## THE TASK:
With both ends included, repeat exactly the lines of the entries below from the one containing "tissue box: none" down to the one containing "books: none [433,196,565,306]", and no others.

## ENTRIES SUPPLIED:
++++++++++

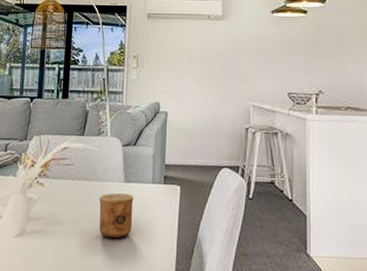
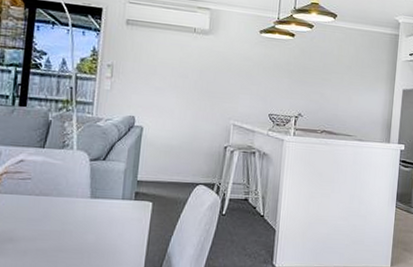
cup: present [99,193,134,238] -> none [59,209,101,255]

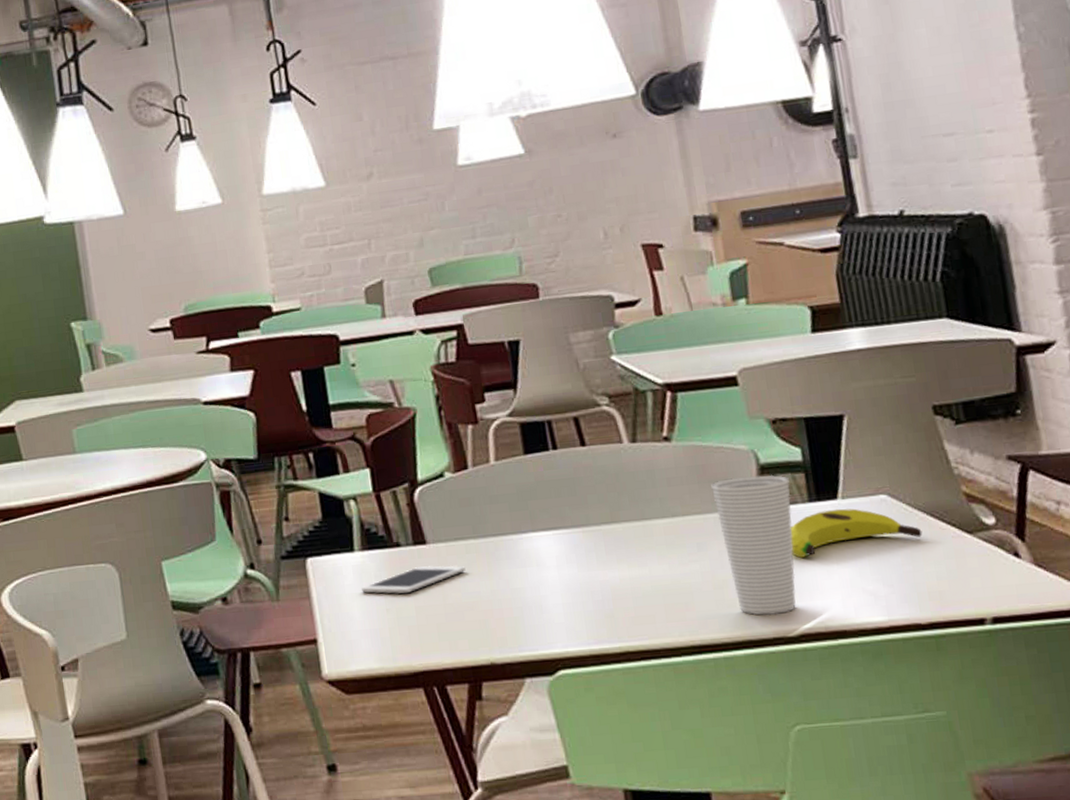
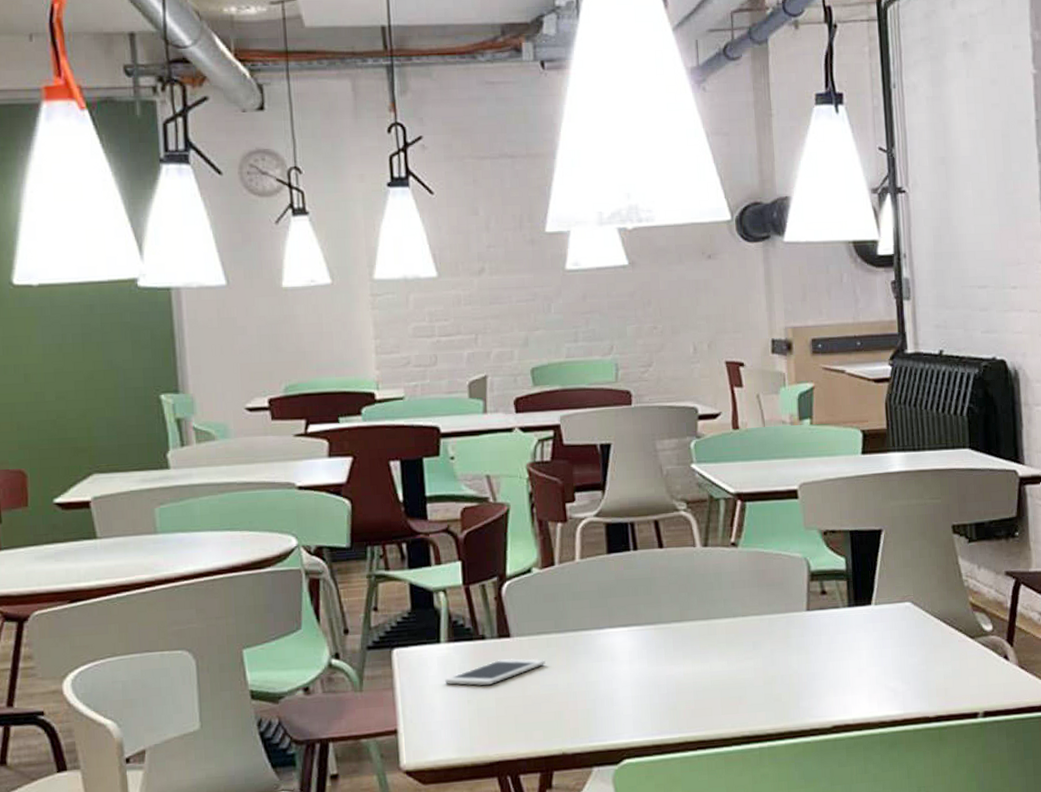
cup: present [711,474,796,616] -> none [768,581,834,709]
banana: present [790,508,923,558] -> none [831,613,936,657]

++++++++++

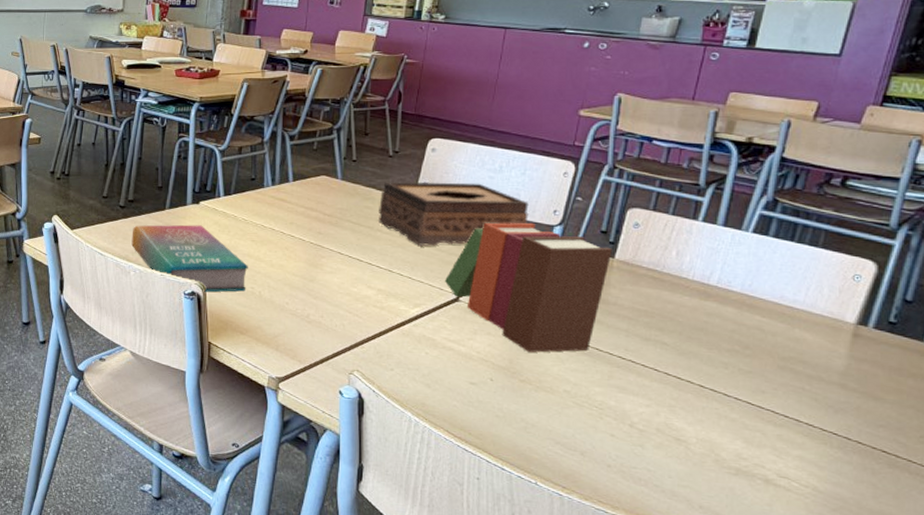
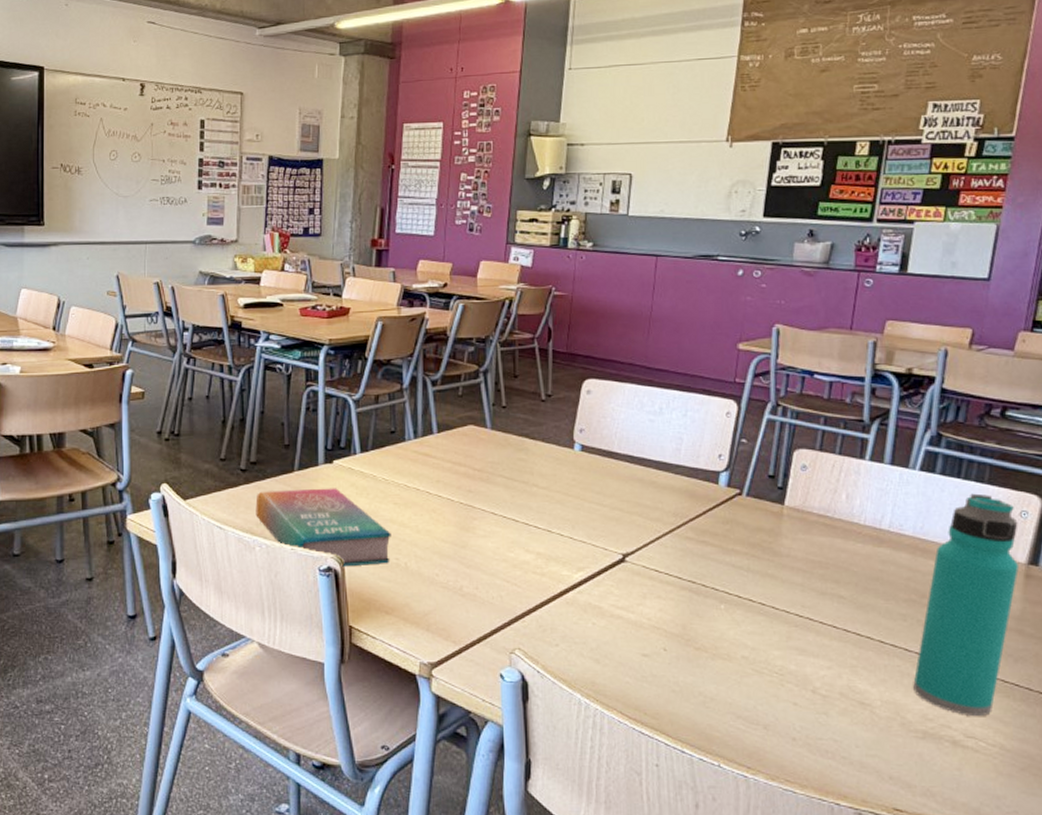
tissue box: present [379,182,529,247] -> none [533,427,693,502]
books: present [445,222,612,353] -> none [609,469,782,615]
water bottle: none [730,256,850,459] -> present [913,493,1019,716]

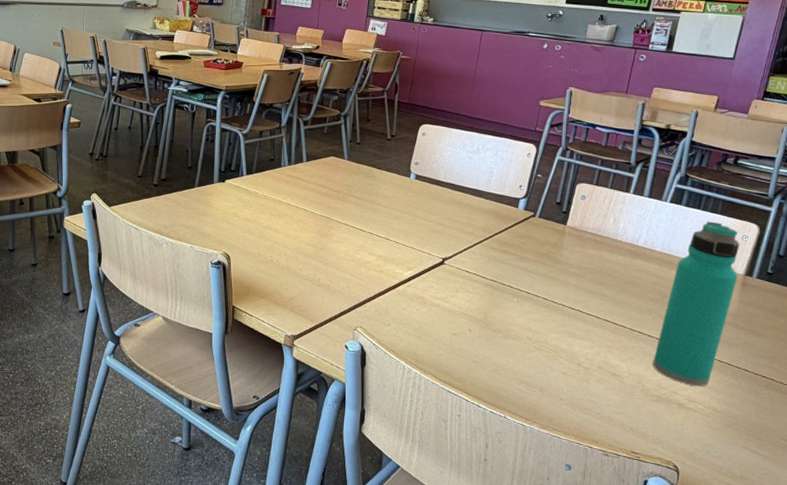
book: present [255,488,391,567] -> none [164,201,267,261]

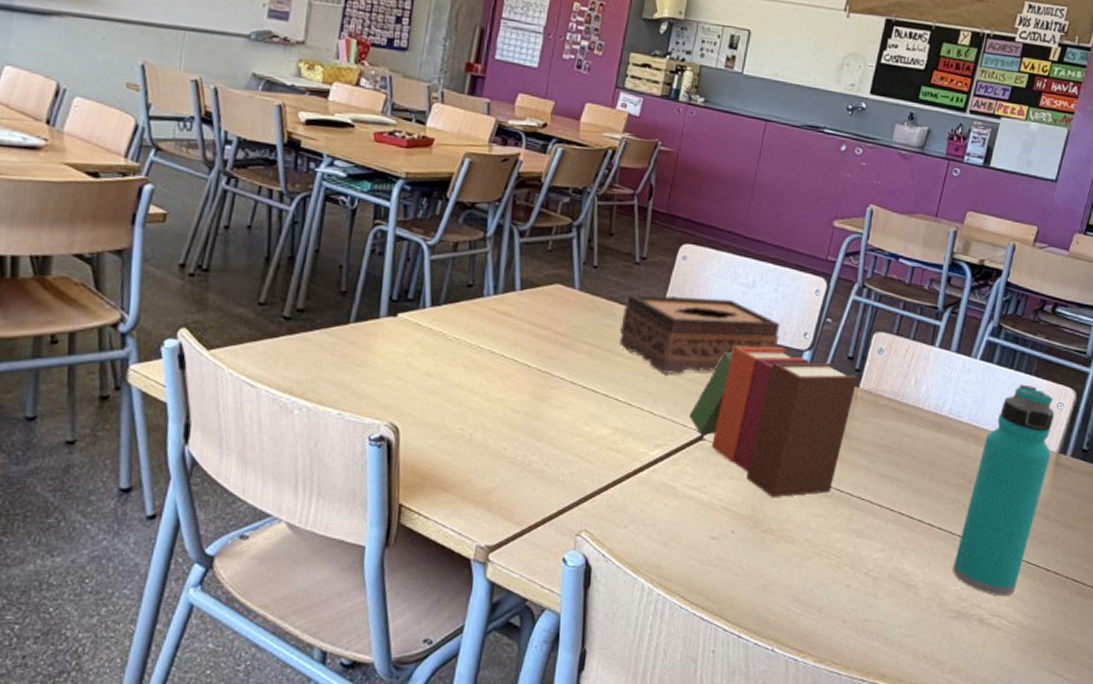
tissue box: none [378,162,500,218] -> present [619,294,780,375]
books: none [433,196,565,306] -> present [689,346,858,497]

++++++++++

## EXERCISE ANSWER:
tissue box: none [378,162,500,218] -> present [619,294,780,375]
books: none [433,196,565,306] -> present [689,346,858,497]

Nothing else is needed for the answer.